Wow! I am so glad I am not the only one that feels this way. When I graduated in April, I knew I was not going to take a position at a LTC facility because of the pt/nurse ratio is overwhelming. I took a position at a hospital and I completely agree with all that you have said. You all have said everything that I think about now and I am already working on getting out of the system.
I thought the 12 hour shifts/3 days a week would be wounderful, especially working nights. Boy, was I wrong. I travel 45 minutes to work, depending on traffic and to make sure I am there on time I leave earlier then needed, just in case. so I might see my family for 2 hours on those days. On the 4th and 5th day my body is catching up with the regular routine. plus you have to throw in the training days for certifications and meetings that must be attended. Oh and those 12 hour days don't include the time for me to catch up if i have had a hectic night. Holidays? What holidays?
I am at my 5th month into nursing and I am just tired of it. I always thought I wanted to be a nurse but now that I am working in the career, I really don't like it. I wanted to feel the pride, honor, satisfaction, gratification, and happiness of saying "I helped to get this person back on their feet, I had a hand in getting them better and back to good health."
But really, all I feel that I am doing is passing meds, wiping bottoms, changing a few dressings, playing catch up, and a whole lot of documentation. Maybe I should have gone into counseling or something, I just don't feel like I am really doing anything to help my patients, maybe because, once they leave the floor, I don't see the end picture, the benefit that they received from my care.

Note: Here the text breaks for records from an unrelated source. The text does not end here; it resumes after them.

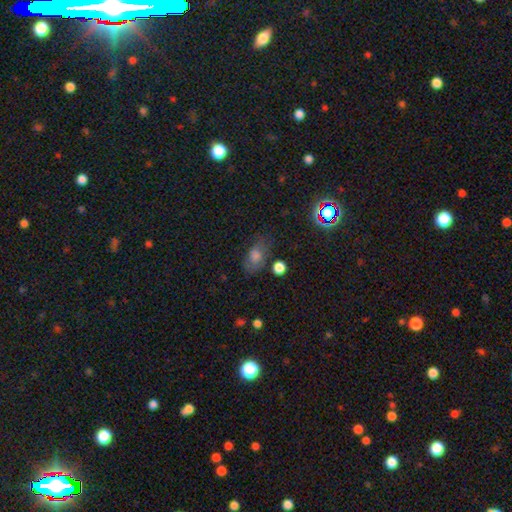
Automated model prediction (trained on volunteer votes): Smooth or featured? Predicted: smooth (p=0.61). How rounded? Predicted: in between (p=0.81). Merging? Predicted: none (p=0.70).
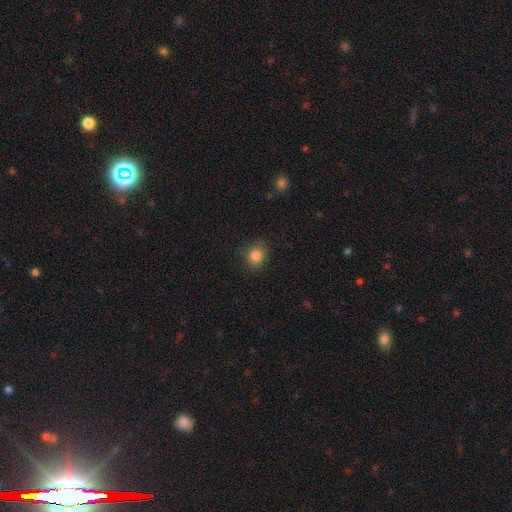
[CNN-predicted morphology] Smooth or featured?
  - smooth: 83% *
  - star or artifact: 12%
  - featured or disk: 6%
How rounded?
  - round: 78% *
  - in between: 21%
  - cigar-shaped: 1%
Merging?
  - none: 80% *
  - minor disturbance: 15%
  - major disturbance: 4%
  - merger: 1%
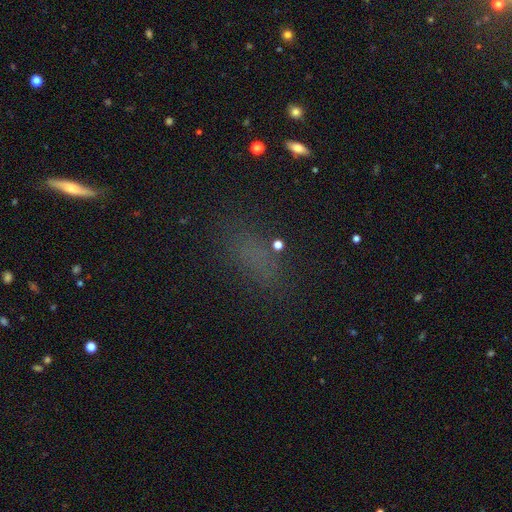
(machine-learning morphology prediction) Overall: smooth (58%; star or artifact 30%). How rounded: in between (67%). Merging: none (78%).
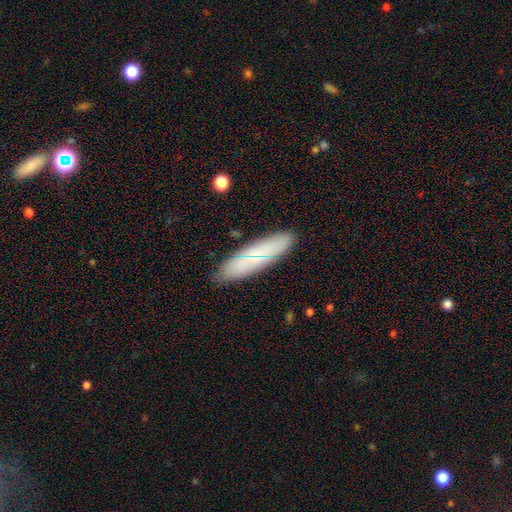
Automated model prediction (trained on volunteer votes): The model was most divided on "smooth or featured": smooth: 65%, featured or disk: 28%, star or artifact: 7%. More confident: merging — none (85%); how rounded — cigar-shaped (73%).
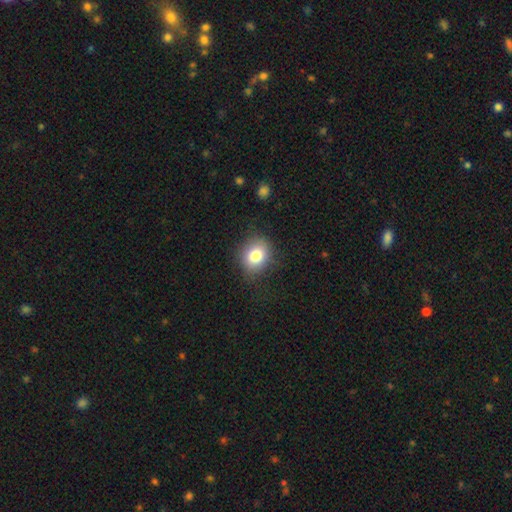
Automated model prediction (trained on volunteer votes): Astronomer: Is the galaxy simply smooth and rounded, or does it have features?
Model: smooth — 79%.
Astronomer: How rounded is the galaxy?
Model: round — 61% (runner-up: in between, 38%).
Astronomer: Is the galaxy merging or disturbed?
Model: none — 81%.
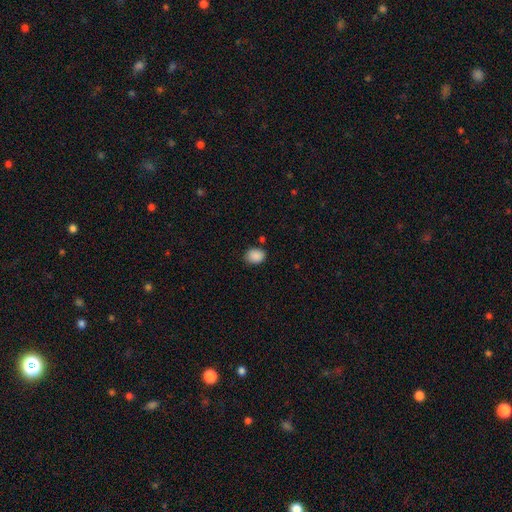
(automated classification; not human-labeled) Smooth or featured: smooth — 88% (star or artifact — 9%)
How rounded: in between — 54% (round — 45%)
Merging: none — 79% (minor disturbance — 15%)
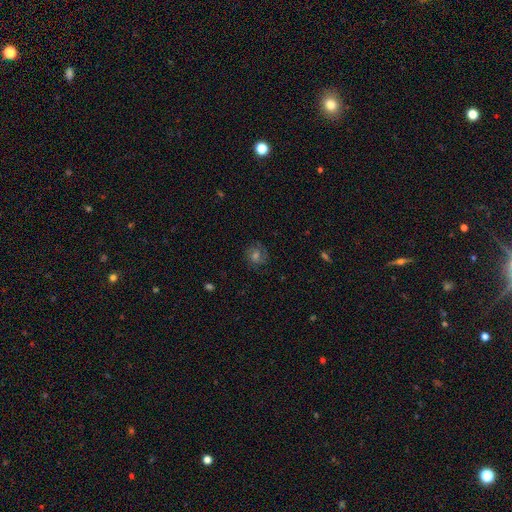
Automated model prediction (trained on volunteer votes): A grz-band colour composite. It shows a featured or disk galaxy (43%). Merging: none (82%).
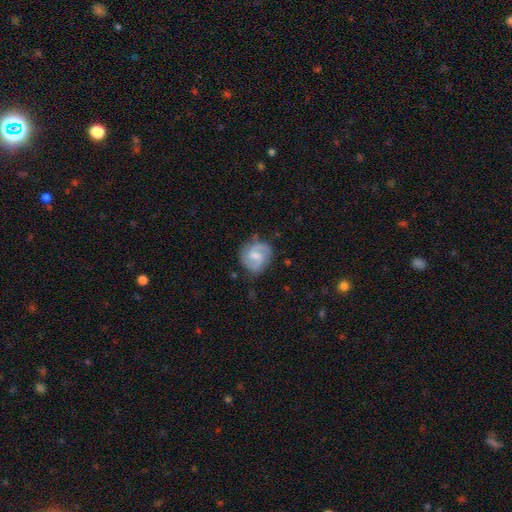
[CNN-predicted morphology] Smooth or featured? Predicted: featured or disk (p=0.72). Edge-on disk? Predicted: no (p=0.98). Bar? Predicted: weak (p=0.57). Spiral arms? Predicted: yes (p=0.94). Spiral winding? Predicted: medium (p=0.52). Spiral arm count? Predicted: 2 (p=0.85). Bulge size? Predicted: moderate (p=0.43). Merging? Predicted: none (p=0.73).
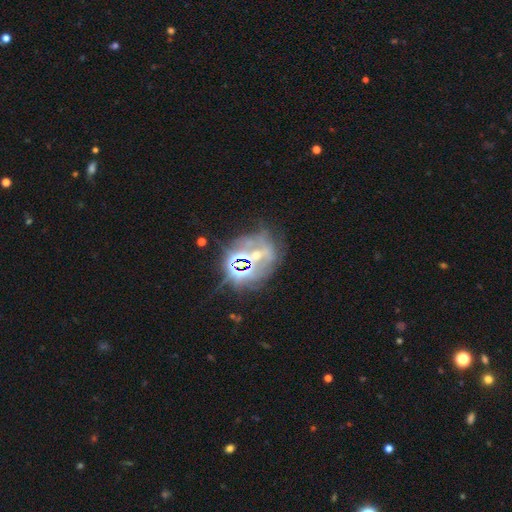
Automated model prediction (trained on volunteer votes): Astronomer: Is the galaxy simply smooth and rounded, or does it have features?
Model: star or artifact — 46% (runner-up: featured or disk, 42%).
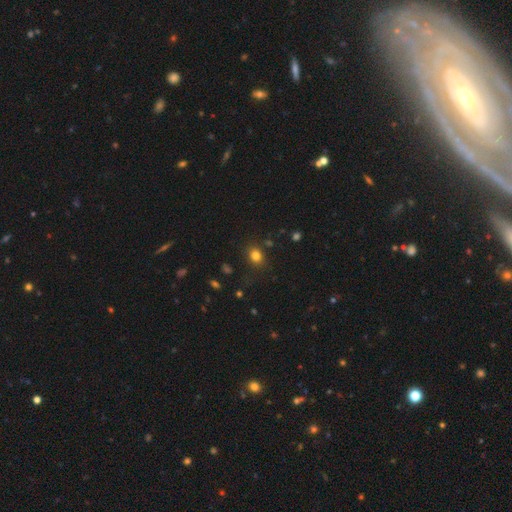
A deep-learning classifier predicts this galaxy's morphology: The model was most divided on "how rounded": round: 56%, in between: 43%, cigar-shaped: 1%. More confident: merging — none (81%); smooth or featured — smooth (80%).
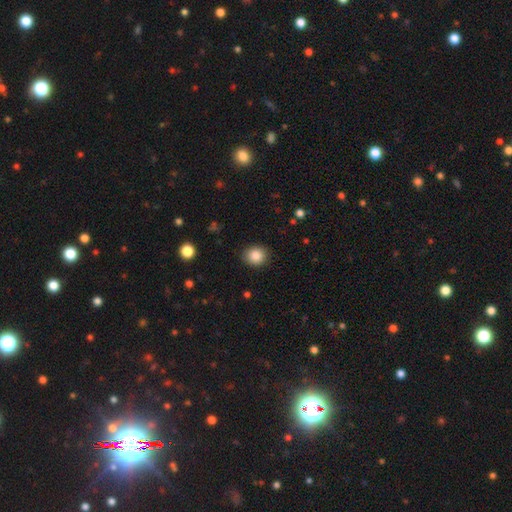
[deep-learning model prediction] Overall: smooth (86%). How rounded: round (74%). Merging: none (88%).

Also, since I am an LPN ( I had all intentions of going straight into the RN program) my hospital does not consider us "Nurses." Licensed Practical Nurse :caduceus: .......hmmmmn?

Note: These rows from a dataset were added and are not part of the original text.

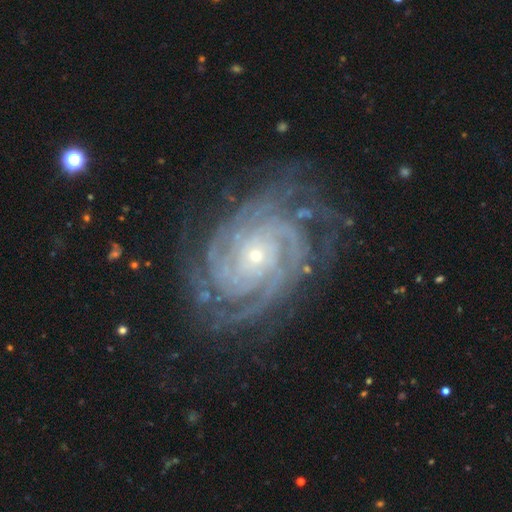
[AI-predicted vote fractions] Smooth or featured?
  - featured or disk: 91% *
  - star or artifact: 6%
  - smooth: 3%
Edge-on disk?
  - no: 97% *
  - yes: 3%
Bar?
  - no: 75% *
  - weak: 17%
  - strong: 8%
Spiral arms?
  - yes: 98% *
  - no: 2%
Spiral winding?
  - tight: 81% *
  - medium: 17%
  - loose: 2%
Spiral arm count?
  - 4: 27% *
  - more than 4: 23%
  - 3: 16%
  - can't tell: 16%
  - 2: 11%
  - 1: 8%
Bulge size?
  - small: 81% *
  - moderate: 15%
  - large: 1%
  - none: 1%
  - dominant: 1%
Merging?
  - none: 75% *
  - minor disturbance: 17%
  - major disturbance: 6%
  - merger: 1%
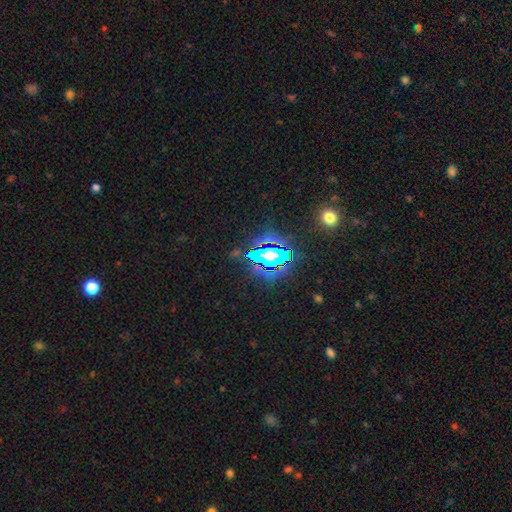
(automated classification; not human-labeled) A star or artifact, not a galaxy (69%).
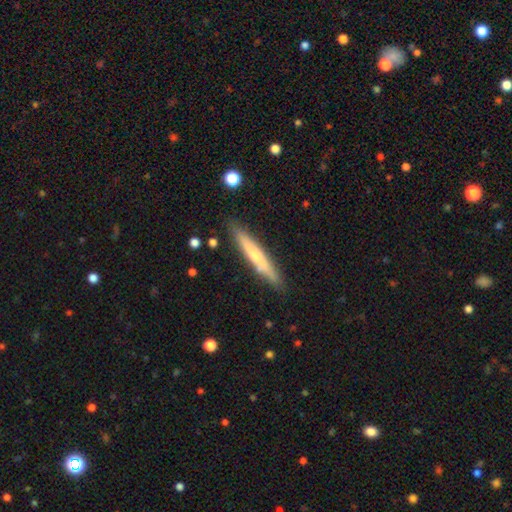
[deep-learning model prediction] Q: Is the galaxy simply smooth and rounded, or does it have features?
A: smooth — 57%.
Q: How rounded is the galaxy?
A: cigar-shaped — 94%.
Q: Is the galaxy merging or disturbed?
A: none — 86%.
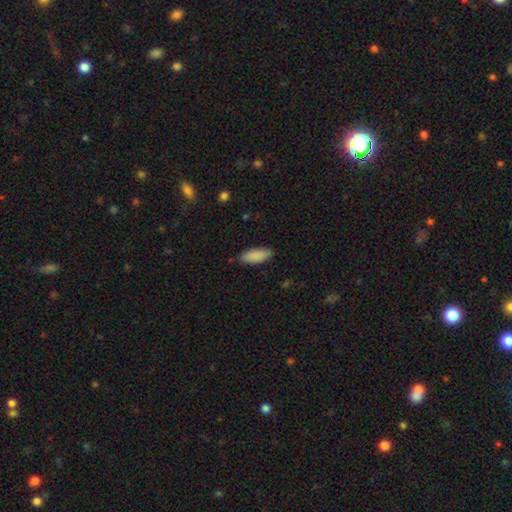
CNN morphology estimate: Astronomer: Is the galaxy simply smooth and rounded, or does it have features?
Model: smooth — 89%.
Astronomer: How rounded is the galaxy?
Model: in between — 73%.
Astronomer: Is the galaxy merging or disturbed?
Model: none — 86%.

When anything is referred to Nursing staff it is the RN's. I really don't know what we are considered in their eyes, but I graduated to understand that I am a Nurse. And I am not the only one that feels this way, so I know that I am not just imagining this. But I really want to get out and when I receive this phone call that says I have the job, I will be out the door. ASAP!!
Thanks, everyone for listening.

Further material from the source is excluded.